> **TEXTABSCHNITT**:
····················

Der Porsche-Betriebsrat Uwe Hück will Mails nach Dienstschluss verhindern. Das Arbbeitsrecht lässt dies zu. Doch es gibt auch Widerstand.

Stuttgart - Uwe Hück ist bekannt für manchmal etwas provokante Forderungen. In diese Kategorie fällt wohl auch jene, dienstliche Mails zwischen 19 Uhr abends und sechs Uhr morgens sowie am Wochenende nicht nur sperren, sondern sogar löschen zu lassen. Der Porsche-Betriebsratschef geht damit über Regelungen beim Porsche-Mutterkonzern VW hinaus, wo tariflich Beschäftigte unter der Woche zwischen 18 Uhr und sechs Uhr sowie am Wochenende keine Dienstmails mehr bekommen und versenden dürfen. „Was nützt Dir eine Mailsperre, wenn Du ins Büro kommst und erstmal Unmengen an Mails bearbeiten musst“, sagt Hück. Wichtige Mails müssten dann halt nochmals geschickt werden. Hück peilt bis etwa Mitte 2018 eine entsprechende Betriebsvereinbarung bei Porsche an, sagt ein Betriebsratssprecher auf Anfrage.

····················

> **BEREITGESTELLTES MATERIAL**:
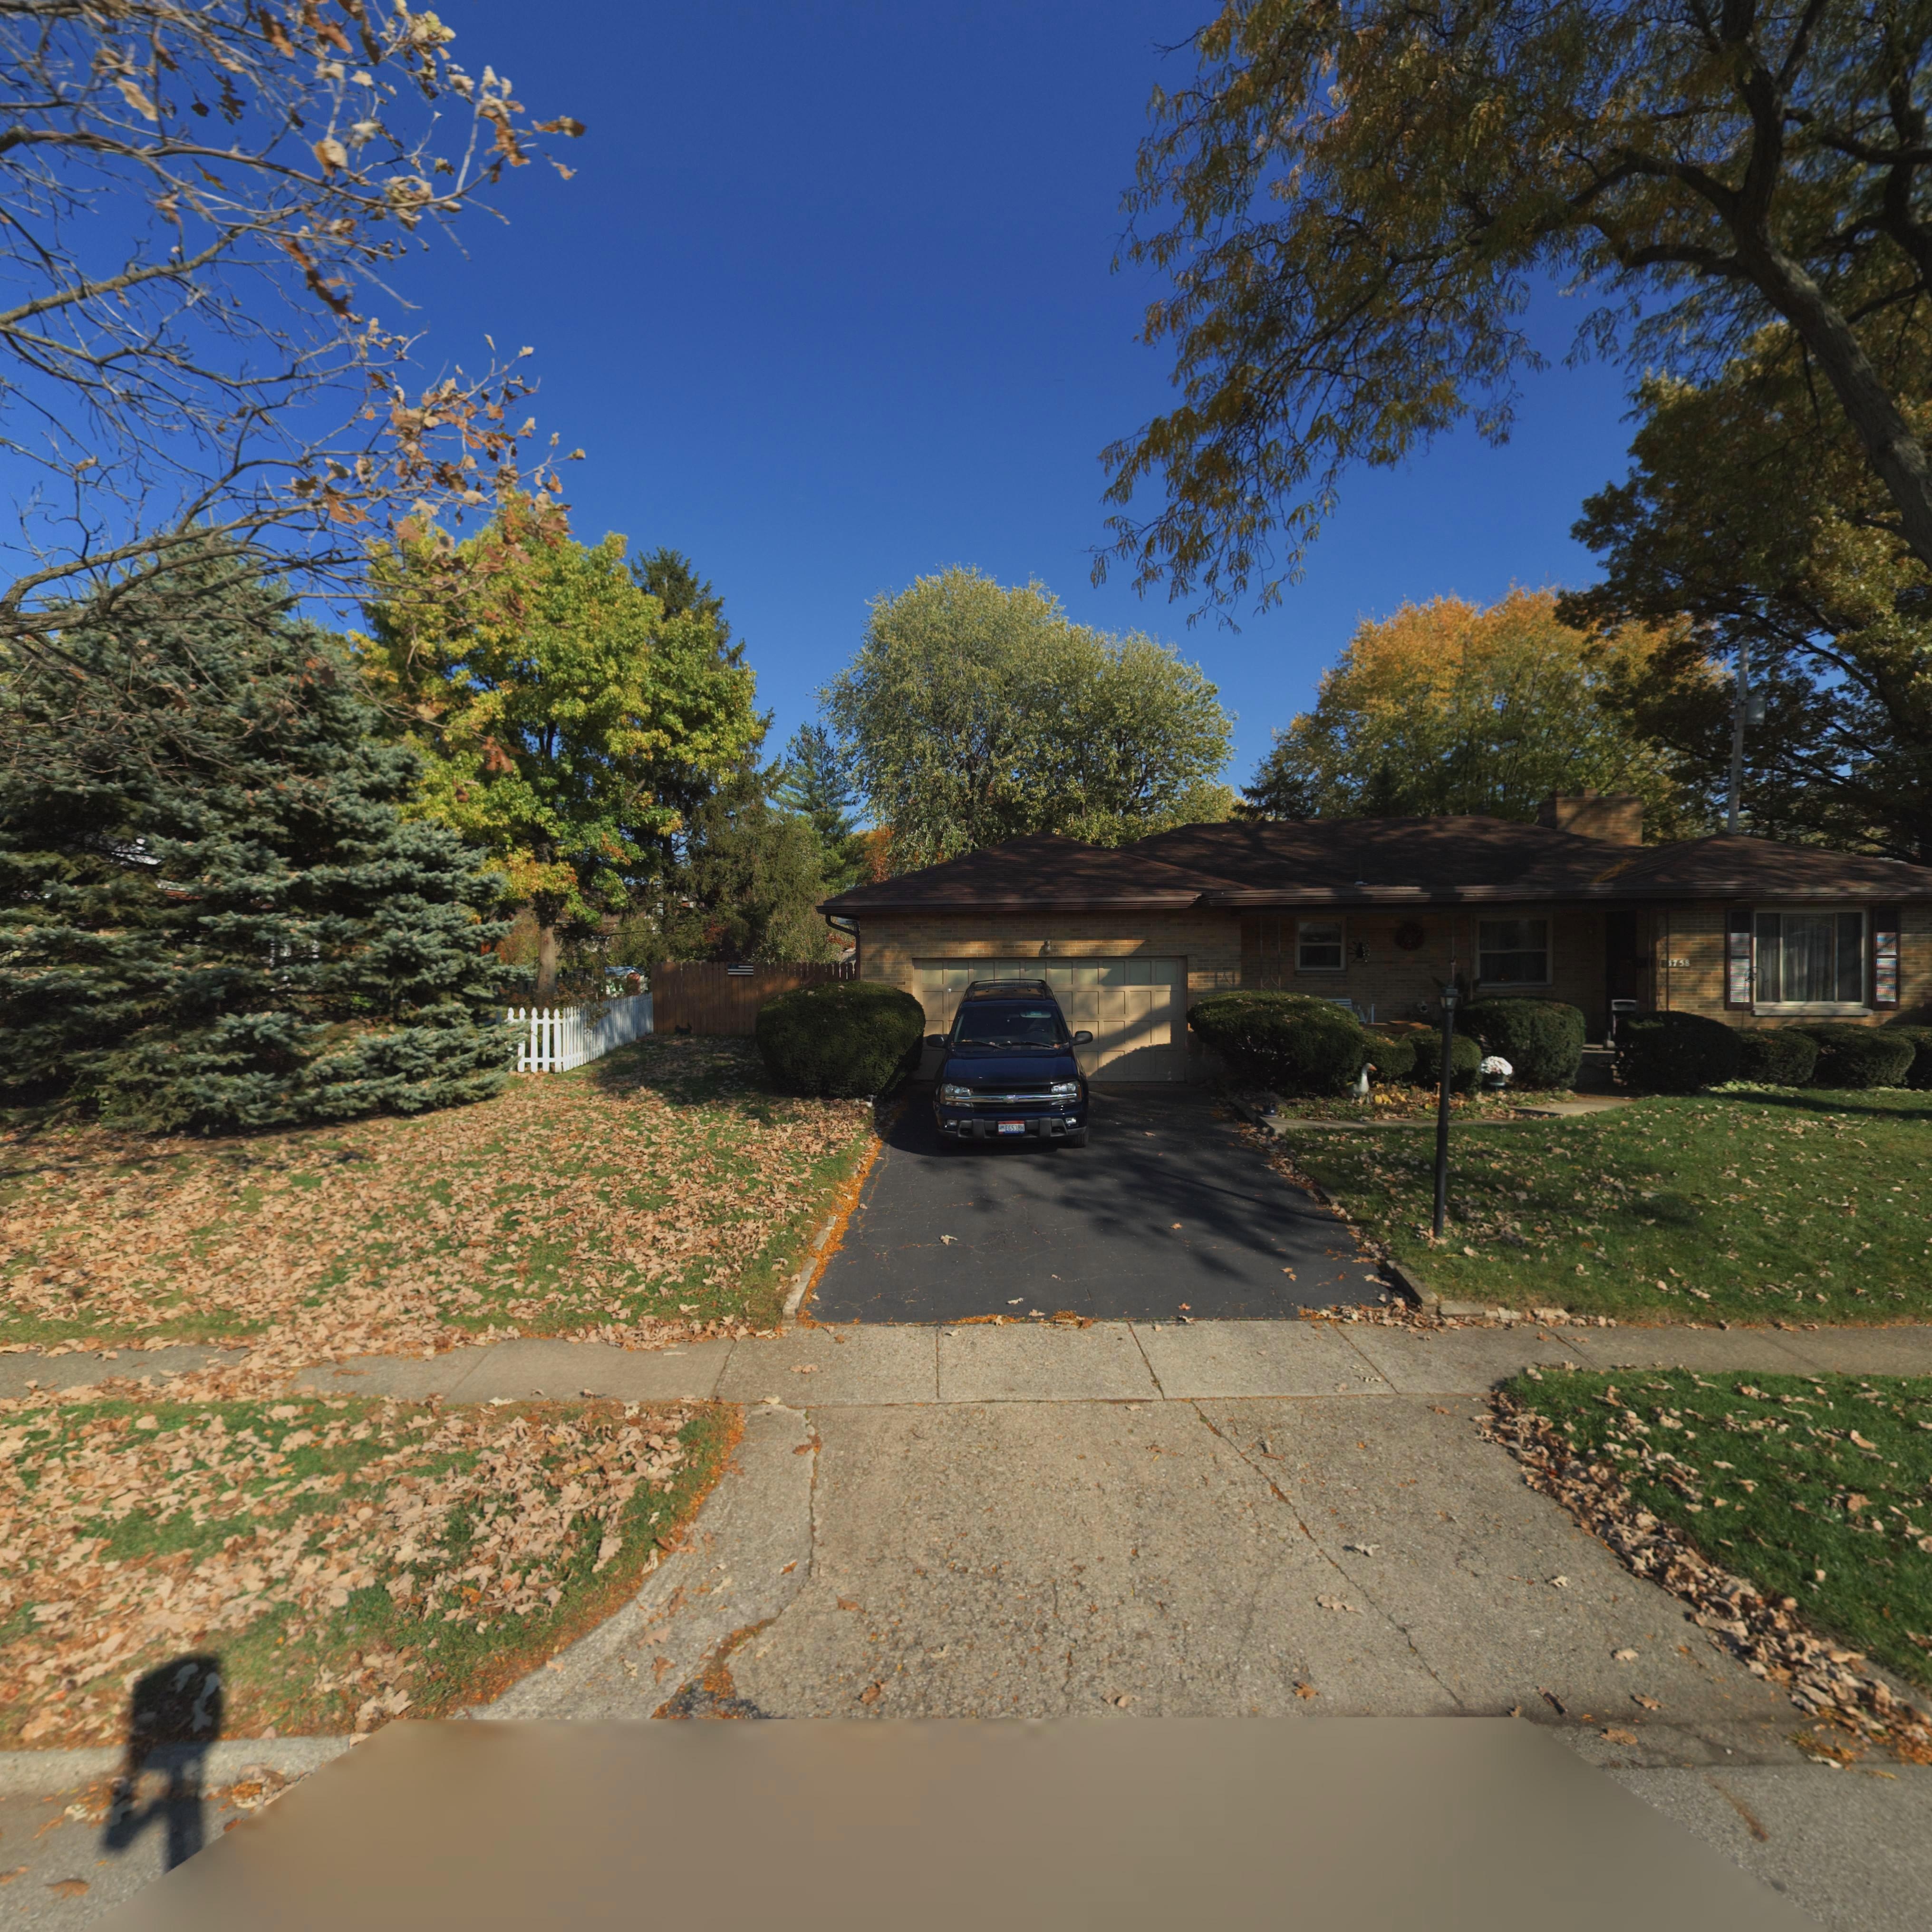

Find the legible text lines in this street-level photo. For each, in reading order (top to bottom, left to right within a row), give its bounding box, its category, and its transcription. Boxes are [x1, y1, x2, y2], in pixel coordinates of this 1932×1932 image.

[1668, 959, 1690, 967] StreetNumber: *758
[1005, 1125, 1024, 1132] None: EG53BH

····················

> **BESCHREIBUNG DER AUFGABE**: Führe den Text über Uwe Hücks geplante Mailsperre bei Porsche im Anschluss an seinen letzten Satz weiter.

> **ANTWORT**:
„So eine generelle Forderung ist Populismus pur“, heißt es beim Arbeitgeberverband Gesamtmetall. Zahmer reagiert da schon die Bundesvereinigung der Deutschen Arbeitgeberverbände: Wegen der geltenden Arbeitszeit- und Arbeitsschutzgesetze müsse „kein Arbeitnehmer rund um die Uhr erreichbar sein“. Dies gelte auch für die Beantwortung von Mails. Ein Pressesprecher des Arbeitgeberverbandes Südwestmetall formuliert ebenfalls eher vorsichtig: „Eine Regelung, wie man verantwortungsvoll mit der Erreichbarkeit umgeht, kann sinnvoll sein.“ Nach seiner Ansicht sollte das auf betrieblicher Ebene geregelt werden.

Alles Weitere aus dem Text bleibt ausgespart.